PFI(民間資金を活用した公共施設整備)
公共工事に民間の資金と知恵を活かし、国費を節減しながら、
よりよい行政サービスを提供します。
PFIとは、民間の活力を公共施設の整備・管理等に活かす方法です
これまでの公共事業は、国や地方公共団体などが施設の設計や建設、維持管理を段階ごとに、内容も細かく決めてから民間の事業者に発注してきました。
一方「PFI」は、Private(民間の)Finance(資金が)Initiative(主導する)する方式です。民間の資金を活用し、施設の設計から建設、運営などをまとめて民間に任せます。これにより民間の創意工夫やノウハウを公共施設に活かすことが目的です。
※PFI(Private Finance Initiative)は、「民間資金等の活用による公共施設等の整備等の促進に関する法律(PFI法)」にもとづき実施されています。
PFIによって、低コストで質の高い行政サービスが可能になります
- PFIの効果1 : 例えば、公共施設と民間施設を一体的に整備することを通じ、コストを削減しつつ、質の高い公共サービスを提供できます。
- PFIの効果2 : 民間事業者の自主性や創意工夫を尊重することで、官と民の新たなパートナーシップを築いていきます。
- PFIの効果3 : 民間の事業機会を新たに創出することで、経済の活性化に貢献します。
平成11年にPFI法が施行されてから、
- 累積事業件数は366件(平成21年12月31日現在、実施方針公表済み)
- 事業規模(累計)は、約4.7兆円(推計)
にのぼっています。
中央合同庁舎第7号館
中央合同庁舎第7号館の実例
老朽化した文部科学省庁舎と会計検査院庁舎を取り壊し、民間の施設と一体的に整備・開発を進めました。高齢者や障害者のニーズに対応するとともに土地を有効に活用し、効率的に維持・管理運営しています。
羽田空港 国際線地区の実例
羽田空港 国際線地区
羽田空港 国際線地区(旅客ターミナルビル、貨物ターミナル)の整備・運営には国費を使わず、民間の資金によって建設をすすめ、施設利用料やテナント収入などによって投資を回収する方法を採用しています。

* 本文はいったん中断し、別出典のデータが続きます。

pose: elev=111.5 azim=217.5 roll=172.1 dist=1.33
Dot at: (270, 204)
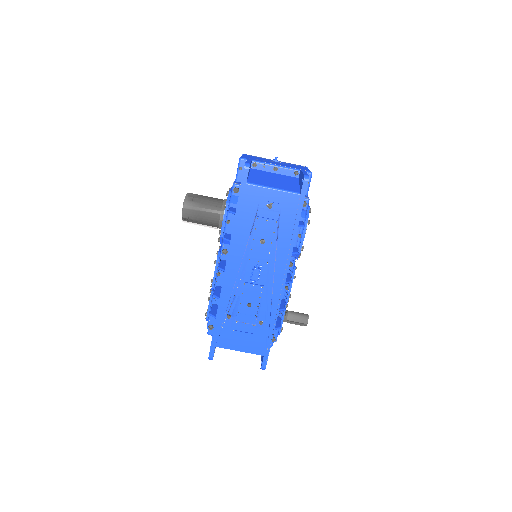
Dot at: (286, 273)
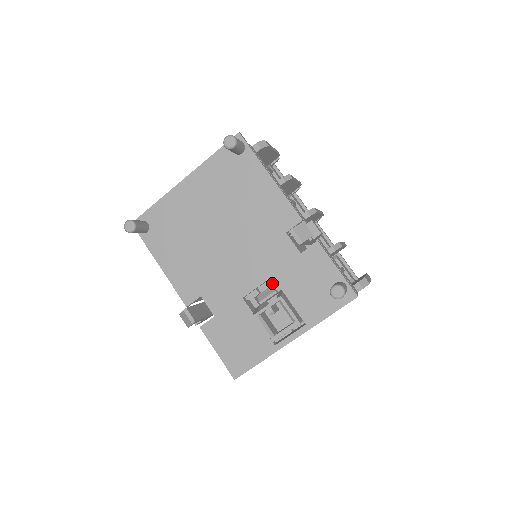
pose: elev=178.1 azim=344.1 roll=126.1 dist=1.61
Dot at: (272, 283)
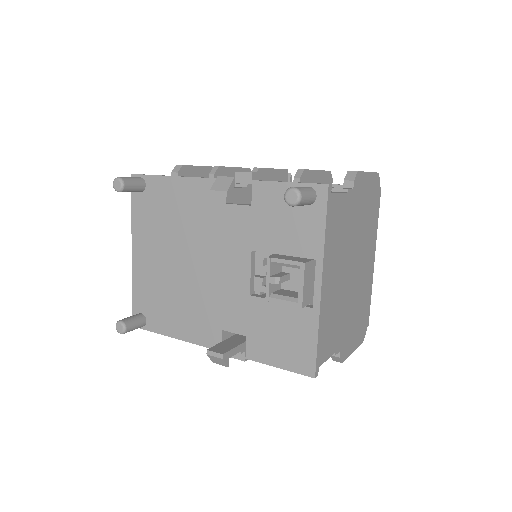
Dot at: (262, 257)
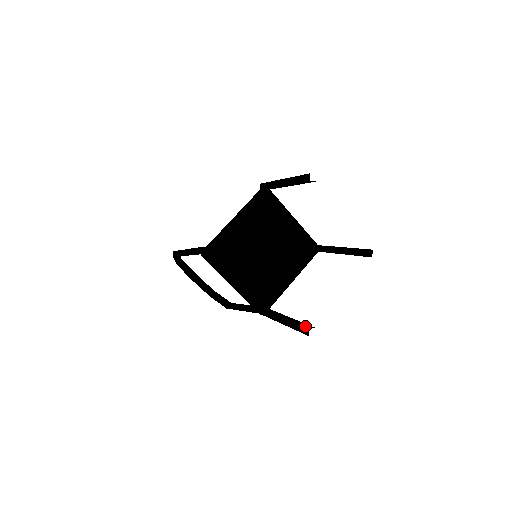
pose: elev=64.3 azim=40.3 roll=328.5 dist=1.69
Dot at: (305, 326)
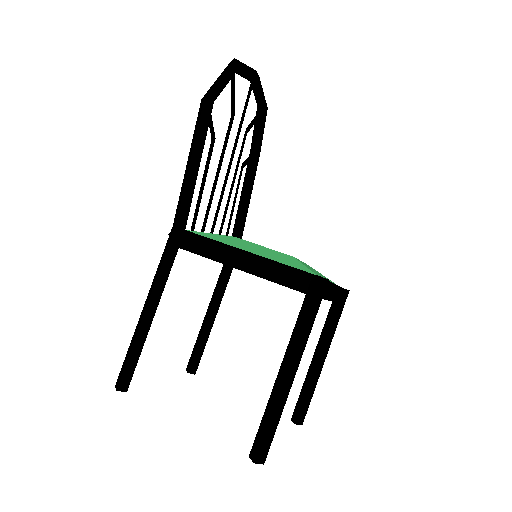
Dot at: (192, 364)
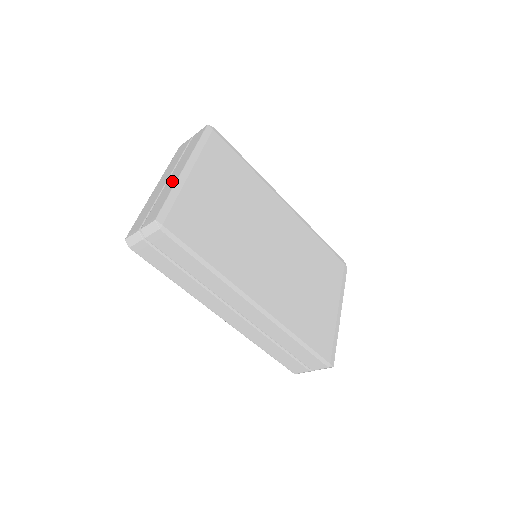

こうした実例の他にも、学校給食センターや体育館、図書館、プール、博物館、公民館、公営住宅、社会福祉施設、病院、刑務所、廃棄物処理施設、斎場、公園、観光施設、駐車場、水道事業など、様々なジャンルにPFIは取り入れられています。
PFIの問題点を解消し、よりよい行政サービスの提供をめざします
PFIの実績が増える中で、その問題点も明らかになってきました。従来の慣習から抜けきれず、民間の創意工夫やノウハウを充分に活かせなかったり、地方公共団体では、手続きに手間がかかり、PFIを敬遠するケースもあります。
そこでPFI推進委員会では、PFI制度の抜本的な見直しに向けた検討を行い、平成22年5月25日に「中間的とりまとめ」を公表しました。これをもとに、より使い勝手がよく、民間の活力を充分に生かせる制度へと改革をすすめています。平成22年9月16日には、「『新しい公共』と『財政に頼らない成長戦略』−PFIの総括と今後の活用に向けた基本方針−」をとりまとめました。